* **原文**:
東北大学は、深紫外(DUV)波長領域で動作するサファイア基板上に作製した窒化アルミニウムガリウム発光ダイオードの高効率動作メカニズムを解明した。強い発光を生じるナノ領域に、電流が集中する特異構造が形成されていることが分かった。
東北大学は2019年1月30日、殺菌に必要な300nm以下の深紫外(DUV)波長領域で動作する、サファイア基板上に作製した窒化アルミニウムガリウム発光ダイオード(AlGaN LED)の高効率動作メカニズムを解明したと発表した。同大学多元物質科学研究所 教授の秩父重英氏らと、創光科学、名古屋大学、名城大学が共同で研究した。

* **分析対象データ**:
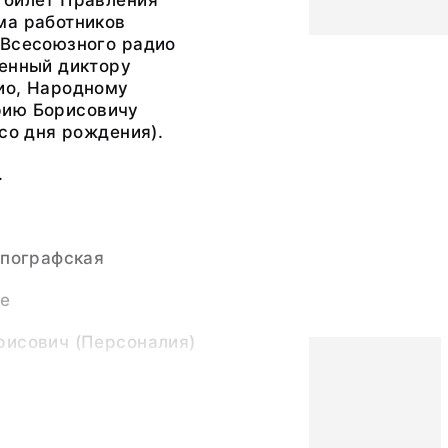
 билет Правления
ма работников
 Всесоюзного радио
щенный диктору
ио, Народному
рию Борисовичу
 со дня рождения).
.
ипографская
те
рисович (Персоналия)
1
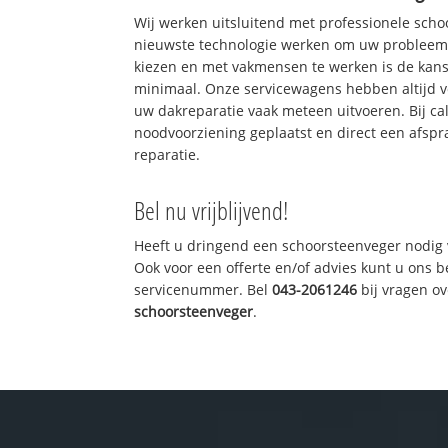
Wij werken uitsluitend met professionele sch
nieuwste technologie werken om uw probleem 
kiezen en met vakmensen te werken is de kan
minimaal. Onze servicewagens hebben altijd 
uw dakreparatie vaak meteen uitvoeren. Bij ca
noodvoorziening geplaatst en direct een afspr
reparatie.
Bel nu vrijblijvend!
Heeft u dringend een schoorsteenveger nodig 
Ook voor een offerte en/of advies kunt u ons 
servicenummer. Bel
043-2061246
bij vragen o
schoorsteenveger
.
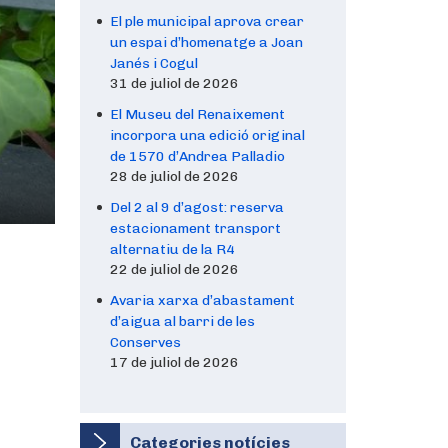
El ple municipal aprova crear
un espai d’homenatge a Joan
Janés i Cogul
31 de juliol de 2026
El Museu del Renaixement
incorpora una edició original
de 1570 d’Andrea Palladio
28 de juliol de 2026
Del 2 al 9 d’agost: reserva
estacionament transport
alternatiu de la R4
22 de juliol de 2026
Avaria xarxa d’abastament
d’aigua al barri de les
Conserves
17 de juliol de 2026
Categories notícies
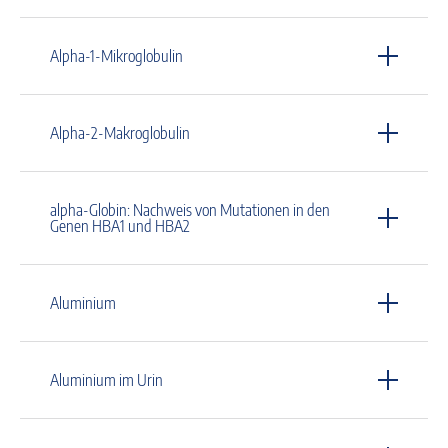
Alpha-1-Mikroglobulin
Alpha-2-Makroglobulin
alpha-Globin: Nachweis von Mutationen in den
Genen HBA1 und HBA2
Aluminium
Aluminium im Urin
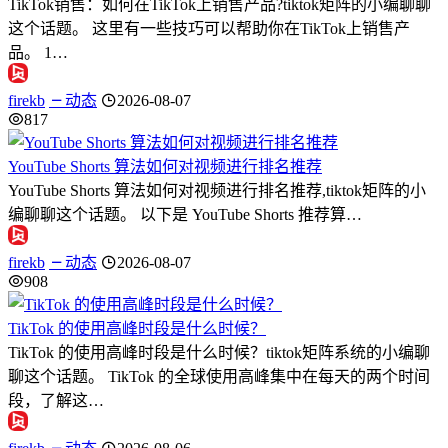
TikTok销售：如何在TikTok上销售产品?tiktok矩阵的小编聊聊
这个话题。 这里有一些技巧可以帮助你在TikTok上销售产
品。 1…
firekb
动态
2026-08-07
817
YouTube Shorts 算法如何对视频进行排名推荐
YouTube Shorts 算法如何对视频进行排名推荐,tiktok矩阵的小
编聊聊这个话题。 以下是 YouTube Shorts 推荐算…
firekb
动态
2026-08-07
908
TikTok 的使用高峰时段是什么时候？
TikTok 的使用高峰时段是什么时候？tiktok矩阵系统的小编聊
聊这个话题。 TikTok 的全球使用高峰集中在每天的两个时间
段，了解这…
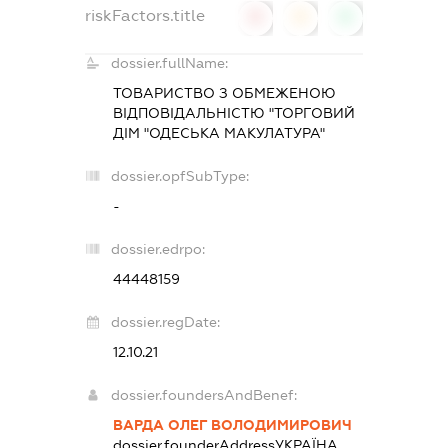
riskFactors.title
0
0
0
dossier.fullName:
ТОВАРИСТВО З ОБМЕЖЕНОЮ
ВІДПОВІДАЛЬНІСТЮ "ТОРГОВИЙ
ДІМ "ОДЕСЬКА МАКУЛАТУРА"
dossier.opfSubType:
-
dossier.edrpo:
44448159
dossier.regDate:
12.10.21
dossier.foundersAndBenef:
ВАРДА ОЛЕГ ВОЛОДИМИРОВИЧ
dossier.founderAddress
УКРАЇНА,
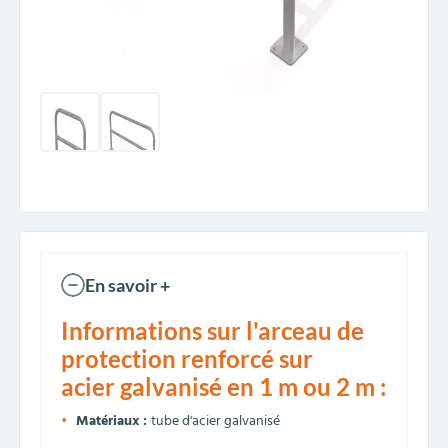
En savoir +
Informations sur l'arceau de
protection renforcé sur
acier galvanisé en 1 m ou 2 m :
Matériaux :
tube d'acier galvanisé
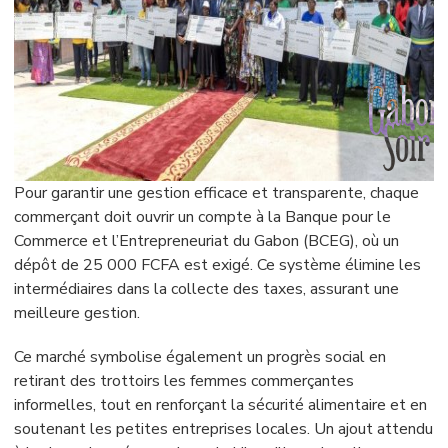
Pour garantir une gestion efficace et transparente, chaque
commerçant doit ouvrir un compte à la Banque pour le
Commerce et l’Entrepreneuriat du Gabon (BCEG), où un
dépôt de 25 000 FCFA est exigé. Ce système élimine les
intermédiaires dans la collecte des taxes, assurant une
meilleure gestion.
Ce marché symbolise également un progrès social en
retirant des trottoirs les femmes commerçantes
informelles, tout en renforçant la sécurité alimentaire et en
soutenant les petites entreprises locales. Un ajout attendu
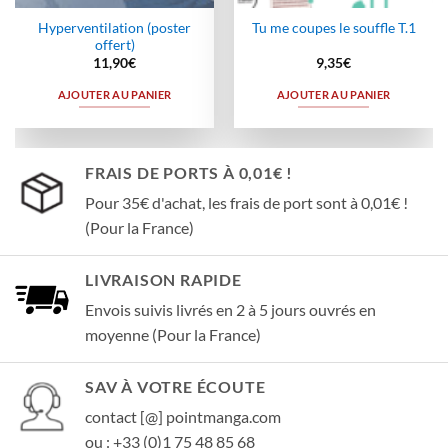
Hyperventilation (poster
Tu me coupes le souffle T.1
offert)
11,90
€
9,35
€
AJOUTER AU PANIER
AJOUTER AU PANIER
FRAIS DE PORTS À 0,01€ !
Pour 35€ d'achat, les frais de port sont à 0,01€ !
(Pour la France)
LIVRAISON RAPIDE
Envois suivis livrés en 2 à 5 jours ouvrés en
moyenne (Pour la France)
SAV À VOTRE ÉCOUTE
contact [@] pointmanga.com
ou : +33 (0)1 75 48 85 68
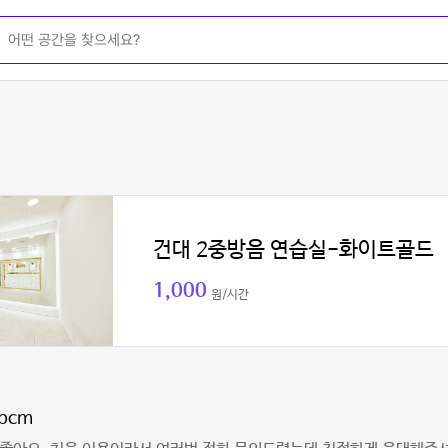
건대 2중방음 연습실-화이트골드
1,000
원/시간
pcm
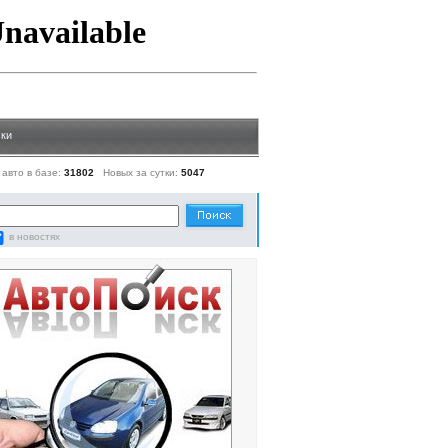
ки
 авто в базе:
31802
Новых за сутки:
5047
в новостях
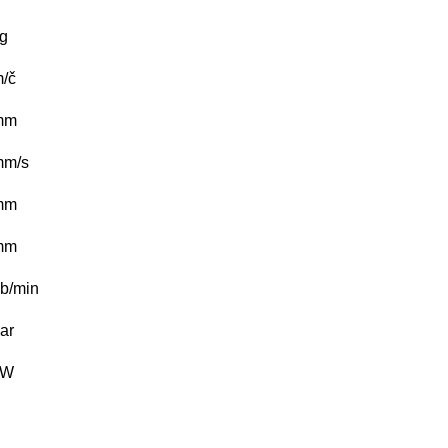
g
/č
mm
mm/s
mm
mm
b/min
ar
kW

* **課題内容**: 深紫外LEDの高効率動作メカニズムに関する原文を、最後の文に続けて書き進めてください。 各項目は、原文とは別の出典から採られたものです。

* **解答**:
今回の研究では、創光科学が提供するAlGaN LEDの構造を電子顕微鏡を用いて調査した。LED表面には、特徴的な凹凸構造が見られ、特に稜線部分に強い発光が集中して観測できた。この強い発光は、低いエネルギーを持つ光子を放出していることが判明。また、強い発光を生じるナノ領域に、電流が集中する特異構造が形成されていることが分かった。
この発光効率を高める特異構造を制御すれば、AlGaN LEDの高効率化が期待できる。DUV光源は太陽光より波長が短いため、医療、浄水、殺菌、消毒や高速光無線通信など、幅広い分野での活用が見込まれる。